Capping off the support, six-piece Social Room ramped up the energy led by frontman Matty Smith and his Gallagher-esque swagger.
It wasn’t the last we’d see of Matty who later stepped into Mick Jagger’s shoes to perform Old Habits Die Hard, a track Dave made with the Rolling Stones frontman.
In America, Dave is known as The Ringmaster for his ability to bring together musicians on stage for a glorious mash up of music, and this was to be no different with a kaleidoscope of performers making guest appearances. We were certainly given more talent for our buck than the average gig.
The main man himself made an entrance resplendent in a black suit embellished with sparkles and his trademark trilby.
Joining him on stage were world class musicians from Nashville who brought to life tracks from Dave’s lengthy career, from his Eurythmics days, such as There Must Be An Angel (performed with beautiful sweetness by Diane Birch), to No 1 smash Stay by Shakespears Sister to tracks from his latest release, Nashville Sessions: The Duets.

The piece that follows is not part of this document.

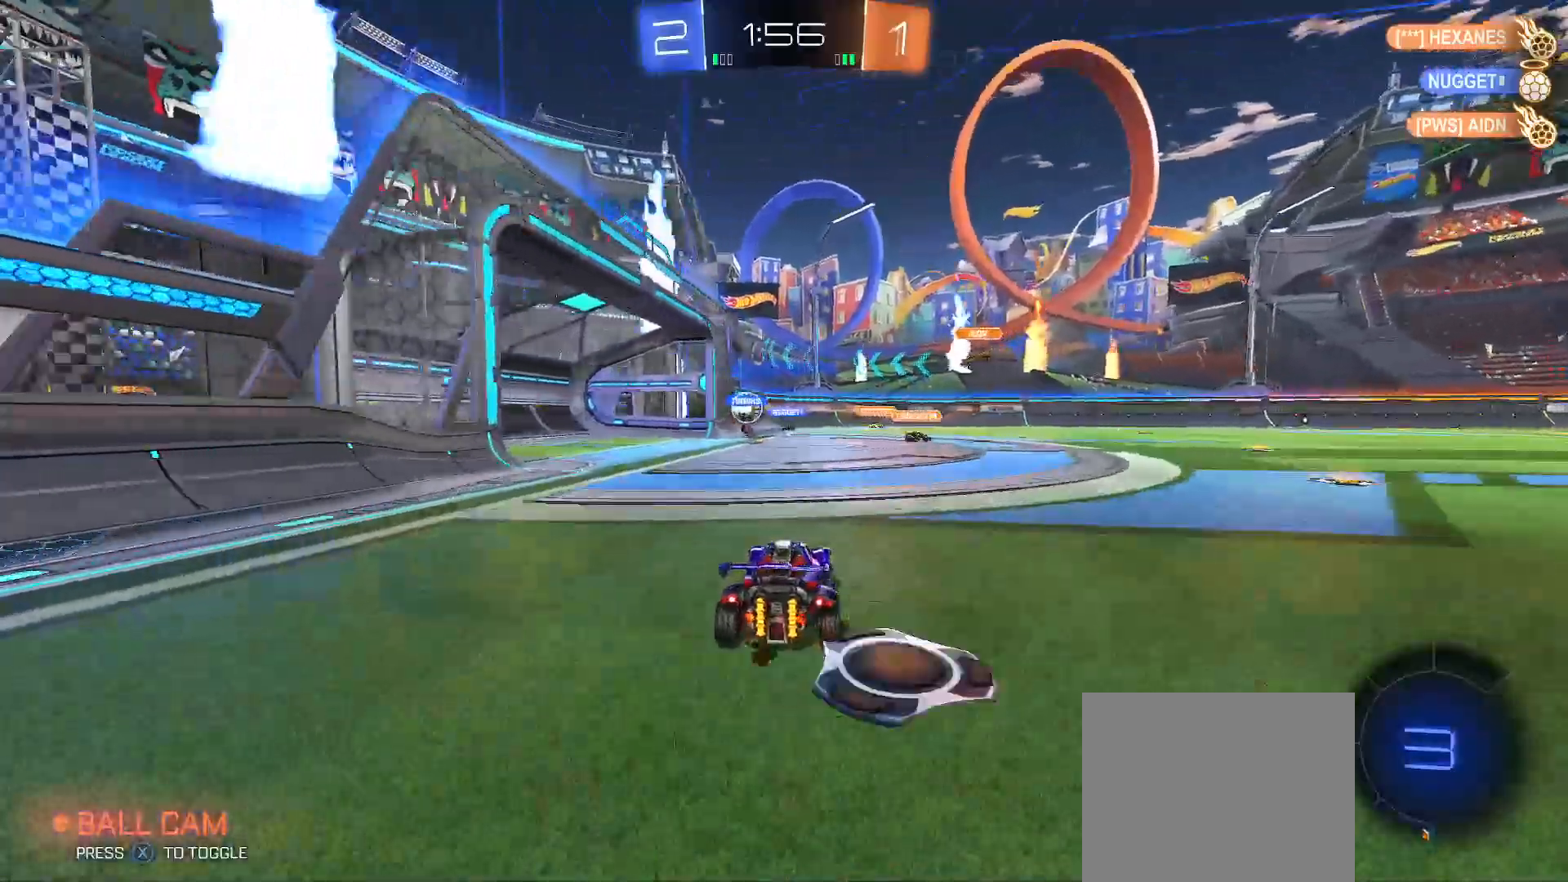
{"buttons": ["R2"], "left_stick": "right", "right_stick": "center", "events": [[83, "left_stick", "center"], [383, "left_stick", "right"]]}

Birthday surprises came thick and fast with guest appearances. First up was The Lake Poets, fresh off the plane from America, who introduced Dave with his Sunderland-inspired track City by the Sea and reappeared later for a performance of Eurythmics’ When The Day Goes Down, which he performed with Easington Colliery Band in a haunting moment of melancholy.
Ever the showman, Dave popped up in the dress circle to perform This Little Town, a musical ode to his beloved home city, where his exceptional guitar playing was complemented with the might of the Easington Colliery Band on stage.
This was a gig which covered a full gamut of emotions, from Dave reminiscing about growing up in Ettrick Grove and his careers teacher telling him he should stop daydreaming and get a job at Pyrex, to moving to London where he lived in a squat with Annie Lennox, to pathos over Sunderland’s lost industry and true rock ‘n’ roll moments.
The latter came from a duet with Razorlight frontman and guitarist Johnny Borrell which proved to be a masterclass in guitar playing as they smashed the roof off the Empire with another of Dave’s masterpieces, Don’t Come Around Here No More, made famous by Tom Petty and the Heartbreakers.
Meanwhile, musical theatre star Ryan Molloy, fresh from the Great North Run, did an impressively energetic rendition of Thorn in My Side - in Annie’s difficult key too. With the audience in the palm of his hand, he had us all attempting the high notes too.
I didn’t think it could get much better, until the whole musical circus joined The Ringmaster for rousing finale number Sweet Dreams.
This was a level of musicianship a class above anything I’d seen at the Empire before, and ever likely to again.
What made it all the more special is that, as the jubilant crowd chanted, “Dave Stewart: he’s one of our own.” If only his careers teacher could see him now.